MISC has reported a first-quarter loss of MYR 1.16bn ($267.7m) — its first in eight years — as it made a provision for litigation claims.

Last month, Sabah Shell Petroleum Co (SSPC) was awarded MYR 1.46bn in arbitration with a subsidiary of MISC over defective works related to the Gumusut-Kakap semi-floating production system (semi-FPS).

MISC also made a write-off of trade receivables and loss on remeasurement of finance lease receivables that amounted to MYR 935.2m, following the award announced by the arbitral tribunal.

It said it has been advised that it has “legal merits” to challenge the award and said it intends to pursue an application to set aside a substantial portion of the claims awarded to SSPC.

It added that it was “surprised and dismayed by the unexpected outcome of the award”, and that it is determined to “rigorously challenge” the tribunal’s decision.
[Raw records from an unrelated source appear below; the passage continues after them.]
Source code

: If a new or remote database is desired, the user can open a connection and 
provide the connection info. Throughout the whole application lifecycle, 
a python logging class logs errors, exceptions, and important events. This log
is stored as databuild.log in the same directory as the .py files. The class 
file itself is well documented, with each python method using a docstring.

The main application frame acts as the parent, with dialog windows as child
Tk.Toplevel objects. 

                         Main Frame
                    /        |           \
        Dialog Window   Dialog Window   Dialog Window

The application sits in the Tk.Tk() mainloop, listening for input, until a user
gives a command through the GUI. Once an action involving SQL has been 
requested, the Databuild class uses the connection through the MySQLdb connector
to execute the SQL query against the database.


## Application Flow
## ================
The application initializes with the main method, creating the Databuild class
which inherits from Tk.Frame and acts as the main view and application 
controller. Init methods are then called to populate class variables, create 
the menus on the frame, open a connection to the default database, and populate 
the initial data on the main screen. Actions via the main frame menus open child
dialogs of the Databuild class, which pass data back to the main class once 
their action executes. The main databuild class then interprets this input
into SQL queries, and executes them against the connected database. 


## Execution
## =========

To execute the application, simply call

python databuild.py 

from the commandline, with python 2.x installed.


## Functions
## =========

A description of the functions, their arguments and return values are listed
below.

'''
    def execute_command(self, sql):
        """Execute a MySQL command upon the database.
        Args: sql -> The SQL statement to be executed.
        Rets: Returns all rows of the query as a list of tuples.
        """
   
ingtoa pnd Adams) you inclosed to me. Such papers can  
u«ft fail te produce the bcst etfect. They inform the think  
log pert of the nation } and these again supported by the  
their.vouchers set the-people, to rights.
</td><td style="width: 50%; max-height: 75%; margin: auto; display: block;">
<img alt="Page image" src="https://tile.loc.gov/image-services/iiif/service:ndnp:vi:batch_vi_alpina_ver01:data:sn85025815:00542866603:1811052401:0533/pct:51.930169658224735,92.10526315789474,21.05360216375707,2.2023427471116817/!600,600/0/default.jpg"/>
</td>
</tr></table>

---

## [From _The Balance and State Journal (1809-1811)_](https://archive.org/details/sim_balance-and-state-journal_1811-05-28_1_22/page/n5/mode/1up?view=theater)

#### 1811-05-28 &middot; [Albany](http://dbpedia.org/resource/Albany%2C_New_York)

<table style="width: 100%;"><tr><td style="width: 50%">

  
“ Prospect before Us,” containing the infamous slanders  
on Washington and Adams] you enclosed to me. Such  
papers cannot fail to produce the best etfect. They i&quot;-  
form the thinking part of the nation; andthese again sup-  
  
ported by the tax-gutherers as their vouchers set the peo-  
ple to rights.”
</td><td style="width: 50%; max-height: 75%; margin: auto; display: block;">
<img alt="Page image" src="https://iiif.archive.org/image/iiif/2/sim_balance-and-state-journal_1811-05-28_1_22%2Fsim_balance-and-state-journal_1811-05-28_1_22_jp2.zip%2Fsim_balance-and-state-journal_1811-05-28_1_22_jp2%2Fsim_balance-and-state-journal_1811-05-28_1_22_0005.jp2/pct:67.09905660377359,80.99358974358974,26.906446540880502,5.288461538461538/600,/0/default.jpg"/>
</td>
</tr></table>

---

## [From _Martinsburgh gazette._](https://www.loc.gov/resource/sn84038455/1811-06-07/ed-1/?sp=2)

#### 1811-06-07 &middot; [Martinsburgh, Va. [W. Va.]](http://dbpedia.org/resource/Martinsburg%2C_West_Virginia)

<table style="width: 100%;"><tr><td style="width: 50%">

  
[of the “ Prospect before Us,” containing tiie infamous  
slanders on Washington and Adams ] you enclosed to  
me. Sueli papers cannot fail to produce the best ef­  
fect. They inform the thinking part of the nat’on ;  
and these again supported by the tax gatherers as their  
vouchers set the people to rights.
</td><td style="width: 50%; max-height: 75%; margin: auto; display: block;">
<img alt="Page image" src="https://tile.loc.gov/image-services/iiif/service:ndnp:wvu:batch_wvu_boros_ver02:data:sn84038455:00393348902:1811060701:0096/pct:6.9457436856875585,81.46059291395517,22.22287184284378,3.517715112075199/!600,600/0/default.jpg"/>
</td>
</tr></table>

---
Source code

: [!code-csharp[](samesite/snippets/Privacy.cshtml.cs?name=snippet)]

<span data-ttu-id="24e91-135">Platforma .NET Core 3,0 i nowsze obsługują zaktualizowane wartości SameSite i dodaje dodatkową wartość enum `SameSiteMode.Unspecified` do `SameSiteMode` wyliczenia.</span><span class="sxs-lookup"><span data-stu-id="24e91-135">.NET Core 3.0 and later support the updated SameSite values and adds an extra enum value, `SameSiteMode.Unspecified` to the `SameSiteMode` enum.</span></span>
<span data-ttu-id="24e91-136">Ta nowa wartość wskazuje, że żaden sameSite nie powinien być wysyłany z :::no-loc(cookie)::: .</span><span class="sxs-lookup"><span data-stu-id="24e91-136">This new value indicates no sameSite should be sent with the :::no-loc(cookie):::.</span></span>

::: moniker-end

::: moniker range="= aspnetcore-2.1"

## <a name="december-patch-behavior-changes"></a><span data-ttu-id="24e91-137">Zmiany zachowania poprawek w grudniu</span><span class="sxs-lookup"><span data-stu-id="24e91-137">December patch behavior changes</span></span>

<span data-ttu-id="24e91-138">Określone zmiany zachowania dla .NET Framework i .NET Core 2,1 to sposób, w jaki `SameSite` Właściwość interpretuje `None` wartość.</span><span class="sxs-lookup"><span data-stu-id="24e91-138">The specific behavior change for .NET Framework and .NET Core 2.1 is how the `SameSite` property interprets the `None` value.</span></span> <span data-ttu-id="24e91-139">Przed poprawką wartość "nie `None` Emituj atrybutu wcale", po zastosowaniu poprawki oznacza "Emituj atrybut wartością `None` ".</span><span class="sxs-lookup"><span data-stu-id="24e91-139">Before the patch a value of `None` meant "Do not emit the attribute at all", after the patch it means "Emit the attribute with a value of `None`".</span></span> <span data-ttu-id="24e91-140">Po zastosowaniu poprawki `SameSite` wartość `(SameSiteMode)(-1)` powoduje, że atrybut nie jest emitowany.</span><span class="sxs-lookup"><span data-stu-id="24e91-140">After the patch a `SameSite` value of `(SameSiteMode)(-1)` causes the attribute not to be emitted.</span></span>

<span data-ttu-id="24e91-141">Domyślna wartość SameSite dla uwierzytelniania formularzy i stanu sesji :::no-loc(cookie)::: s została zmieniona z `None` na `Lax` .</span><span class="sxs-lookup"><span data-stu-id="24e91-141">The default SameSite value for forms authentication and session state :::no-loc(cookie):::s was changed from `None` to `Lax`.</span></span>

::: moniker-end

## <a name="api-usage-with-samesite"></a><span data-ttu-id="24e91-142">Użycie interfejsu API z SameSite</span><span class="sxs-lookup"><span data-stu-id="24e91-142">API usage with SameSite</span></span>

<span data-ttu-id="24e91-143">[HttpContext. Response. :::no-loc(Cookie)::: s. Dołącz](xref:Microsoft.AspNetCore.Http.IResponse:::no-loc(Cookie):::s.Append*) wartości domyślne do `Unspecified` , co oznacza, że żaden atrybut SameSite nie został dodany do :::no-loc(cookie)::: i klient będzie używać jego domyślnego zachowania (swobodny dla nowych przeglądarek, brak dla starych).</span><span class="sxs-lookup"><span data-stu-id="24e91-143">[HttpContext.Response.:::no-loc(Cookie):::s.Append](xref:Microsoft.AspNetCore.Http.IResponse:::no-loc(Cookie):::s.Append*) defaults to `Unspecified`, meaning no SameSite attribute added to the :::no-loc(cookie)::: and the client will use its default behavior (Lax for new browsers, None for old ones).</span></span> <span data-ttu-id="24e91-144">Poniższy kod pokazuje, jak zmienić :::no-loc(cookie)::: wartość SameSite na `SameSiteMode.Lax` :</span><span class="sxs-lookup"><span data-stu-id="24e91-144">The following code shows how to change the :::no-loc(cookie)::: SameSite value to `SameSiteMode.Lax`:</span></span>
Revenue for the quarter was up 10.4% on a year ago to MYR 2.5bn, with higher contributions from all segments except for offshore.

Higher earning days brought about by lower dry-docking activities contributed to an increase in LNG’s revenue of MYR 70.5m, while improved freight rates in the tanker segment helped increase revenue by MYR 54.3m.

MISC’s heavy engineering segment reported a rise in revenue of MYR 143.7m following higher contribution from ongoing projects coupled with increased conversion work.

“We began 2020 full of optimism as we ushered in the new year, with AET, our wholly-owned petroleum shipping subsidiary, securing new long-term charter projects for the Brazilian market,” MISC chief executive Yee Yang Chien said.

“This success was followed by AET securing time charters for the world’s first LNG dual-fuel VLCCs.

“Unfortunately, the world was not prepared to deal with the double threat of the collapse in oil price and the economic fallout from the global Covid-19 pandemic.

“We are fortunate and thankful that our shipping and floating production businesses are deemed essential services and we have been able to continue operating.”